■ **GIVEN REQUEST**
Recast each line of the entries below as a Markdown table with columns named No. and Text, numbering the lines in order and leaving out blank lines.

■ **INPUT MATERIAL**

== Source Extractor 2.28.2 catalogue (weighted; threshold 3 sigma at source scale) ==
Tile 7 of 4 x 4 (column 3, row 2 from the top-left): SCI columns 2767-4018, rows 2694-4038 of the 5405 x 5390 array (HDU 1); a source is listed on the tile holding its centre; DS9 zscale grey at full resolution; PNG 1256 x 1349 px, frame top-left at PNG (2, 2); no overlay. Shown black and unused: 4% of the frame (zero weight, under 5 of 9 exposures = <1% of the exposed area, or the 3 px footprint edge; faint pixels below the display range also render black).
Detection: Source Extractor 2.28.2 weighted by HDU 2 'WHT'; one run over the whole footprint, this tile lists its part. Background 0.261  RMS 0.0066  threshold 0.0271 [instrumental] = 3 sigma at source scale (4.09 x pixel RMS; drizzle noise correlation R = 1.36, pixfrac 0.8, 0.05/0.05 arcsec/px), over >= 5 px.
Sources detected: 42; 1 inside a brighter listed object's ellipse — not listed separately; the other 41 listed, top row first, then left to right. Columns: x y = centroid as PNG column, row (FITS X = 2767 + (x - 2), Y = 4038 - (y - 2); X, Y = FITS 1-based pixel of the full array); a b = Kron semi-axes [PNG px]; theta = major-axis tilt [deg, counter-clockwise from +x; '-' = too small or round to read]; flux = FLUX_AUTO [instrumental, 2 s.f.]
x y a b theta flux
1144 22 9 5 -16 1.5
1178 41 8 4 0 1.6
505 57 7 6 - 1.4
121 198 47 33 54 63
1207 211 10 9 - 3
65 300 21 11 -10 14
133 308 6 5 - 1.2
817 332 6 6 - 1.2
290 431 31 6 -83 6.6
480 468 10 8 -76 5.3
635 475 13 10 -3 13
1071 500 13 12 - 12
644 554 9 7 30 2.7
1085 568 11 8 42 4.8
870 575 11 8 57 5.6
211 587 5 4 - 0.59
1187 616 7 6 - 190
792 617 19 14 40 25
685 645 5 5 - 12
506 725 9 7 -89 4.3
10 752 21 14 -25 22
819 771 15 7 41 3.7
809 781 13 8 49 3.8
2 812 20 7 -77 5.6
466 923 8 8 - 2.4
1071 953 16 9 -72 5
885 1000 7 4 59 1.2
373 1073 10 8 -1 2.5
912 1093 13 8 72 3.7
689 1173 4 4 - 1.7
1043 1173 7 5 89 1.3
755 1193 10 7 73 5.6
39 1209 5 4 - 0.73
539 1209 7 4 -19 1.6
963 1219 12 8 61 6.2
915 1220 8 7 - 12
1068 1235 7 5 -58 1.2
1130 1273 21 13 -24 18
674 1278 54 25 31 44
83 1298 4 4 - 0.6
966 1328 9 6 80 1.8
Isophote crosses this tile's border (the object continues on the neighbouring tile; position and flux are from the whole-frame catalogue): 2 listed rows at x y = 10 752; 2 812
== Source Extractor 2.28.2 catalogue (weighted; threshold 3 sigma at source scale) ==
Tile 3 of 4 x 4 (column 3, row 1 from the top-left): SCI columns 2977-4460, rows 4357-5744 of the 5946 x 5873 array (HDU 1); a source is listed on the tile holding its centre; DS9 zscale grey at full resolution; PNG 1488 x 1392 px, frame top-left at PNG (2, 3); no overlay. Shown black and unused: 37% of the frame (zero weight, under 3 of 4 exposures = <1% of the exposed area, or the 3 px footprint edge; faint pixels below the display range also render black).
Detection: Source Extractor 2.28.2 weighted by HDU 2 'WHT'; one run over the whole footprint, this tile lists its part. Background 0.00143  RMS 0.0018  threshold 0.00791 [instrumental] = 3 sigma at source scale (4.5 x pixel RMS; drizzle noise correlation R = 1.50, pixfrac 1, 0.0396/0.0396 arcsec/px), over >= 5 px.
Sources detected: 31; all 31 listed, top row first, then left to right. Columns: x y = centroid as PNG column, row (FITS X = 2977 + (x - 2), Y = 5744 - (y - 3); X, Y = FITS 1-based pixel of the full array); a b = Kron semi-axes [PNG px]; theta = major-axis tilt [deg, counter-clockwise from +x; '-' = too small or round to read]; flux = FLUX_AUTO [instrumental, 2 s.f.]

■ **RESPONSE TO THIS EXERCISE**
| No. | Text |
|---|---|
| 1 | == Source Extractor 2.28.2 catalogue (weighted; threshold 3 sigma at source scale) == |
| 2 | Tile 7 of 4 x 4 (column 3, row 2 from the top-left): SCI columns 2767-4018, rows 2694-4038 of the 5405 x 5390 array (HDU 1); a source is listed on the tile holding its centre; DS9 zscale grey at full resolution; PNG 1256 x 1349 px, frame top-left at PNG (2, 2); no overlay. Shown black and unused: 4% of the frame (zero weight, under 5 of 9 exposures = <1% of the exposed area, or the 3 px footprint edge; faint pixels below the display range also render black). |
| 3 | Detection: Source Extractor 2.28.2 weighted by HDU 2 'WHT'; one run over the whole footprint, this tile lists its part. Background 0.261  RMS 0.0066  threshold 0.0271 [instrumental] = 3 sigma at source scale (4.09 x pixel RMS; drizzle noise correlation R = 1.36, pixfrac 0.8, 0.05/0.05 arcsec/px), over >= 5 px. |
| 4 | Sources detected: 42; 1 inside a brighter listed object's ellipse — not listed separately; the other 41 listed, top row first, then left to right. Columns: x y = centroid as PNG column, row (FITS X = 2767 + (x - 2), Y = 4038 - (y - 2); X, Y = FITS 1-based pixel of the full array); a b = Kron semi-axes [PNG px]; theta = major-axis tilt [deg, counter-clockwise from +x; '-' = too small or round to read]; flux = FLUX_AUTO [instrumental, 2 s.f.] |
| 5 | x y a b theta flux |
| 6 | 1144 22 9 5 -16 1.5 |
| 7 | 1178 41 8 4 0 1.6 |
| 8 | 505 57 7 6 - 1.4 |
| 9 | 121 198 47 33 54 63 |
| 10 | 1207 211 10 9 - 3 |
| 11 | 65 300 21 11 -10 14 |
| 12 | 133 308 6 5 - 1.2 |
| 13 | 817 332 6 6 - 1.2 |
| 14 | 290 431 31 6 -83 6.6 |
| 15 | 480 468 10 8 -76 5.3 |
| 16 | 635 475 13 10 -3 13 |
| 17 | 1071 500 13 12 - 12 |
| 18 | 644 554 9 7 30 2.7 |
| 19 | 1085 568 11 8 42 4.8 |
| 20 | 870 575 11 8 57 5.6 |
| 21 | 211 587 5 4 - 0.59 |
| 22 | 1187 616 7 6 - 190 |
| 23 | 792 617 19 14 40 25 |
| 24 | 685 645 5 5 - 12 |
| 25 | 506 725 9 7 -89 4.3 |
| 26 | 10 752 21 14 -25 22 |
| 27 | 819 771 15 7 41 3.7 |
| 28 | 809 781 13 8 49 3.8 |
| 29 | 2 812 20 7 -77 5.6 |
| 30 | 466 923 8 8 - 2.4 |
| 31 | 1071 953 16 9 -72 5 |
| 32 | 885 1000 7 4 59 1.2 |
| 33 | 373 1073 10 8 -1 2.5 |
| 34 | 912 1093 13 8 72 3.7 |
| 35 | 689 1173 4 4 - 1.7 |
| 36 | 1043 1173 7 5 89 1.3 |
| 37 | 755 1193 10 7 73 5.6 |
| 38 | 39 1209 5 4 - 0.73 |
| 39 | 539 1209 7 4 -19 1.6 |
| 40 | 963 1219 12 8 61 6.2 |
| 41 | 915 1220 8 7 - 12 |
| 42 | 1068 1235 7 5 -58 1.2 |
| 43 | 1130 1273 21 13 -24 18 |
| 44 | 674 1278 54 25 31 44 |
| 45 | 83 1298 4 4 - 0.6 |
| 46 | 966 1328 9 6 80 1.8 |
| 47 | Isophote crosses this tile's border (the object continues on the neighbouring tile; position and flux are from the whole-frame catalogue): 2 listed rows at x y = 10 752; 2 812 |
| 48 | == Source Extractor 2.28.2 catalogue (weighted; threshold 3 sigma at source scale) == |
| 49 | Tile 3 of 4 x 4 (column 3, row 1 from the top-left): SCI columns 2977-4460, rows 4357-5744 of the 5946 x 5873 array (HDU 1); a source is listed on the tile holding its centre; DS9 zscale grey at full resolution; PNG 1488 x 1392 px, frame top-left at PNG (2, 3); no overlay. Shown black and unused: 37% of the frame (zero weight, under 3 of 4 exposures = <1% of the exposed area, or the 3 px footprint edge; faint pixels below the display range also render black). |
| 50 | Detection: Source Extractor 2.28.2 weighted by HDU 2 'WHT'; one run over the whole footprint, this tile lists its part. Background 0.00143  RMS 0.0018  threshold 0.00791 [instrumental] = 3 sigma at source scale (4.5 x pixel RMS; drizzle noise correlation R = 1.50, pixfrac 1, 0.0396/0.0396 arcsec/px), over >= 5 px. |
| 51 | Sources detected: 31; all 31 listed, top row first, then left to right. Columns: x y = centroid as PNG column, row (FITS X = 2977 + (x - 2), Y = 5744 - (y - 3); X, Y = FITS 1-based pixel of the full array); a b = Kron semi-axes [PNG px]; theta = major-axis tilt [deg, counter-clockwise from +x; '-' = too small or round to read]; flux = FLUX_AUTO [instrumental, 2 s.f.] |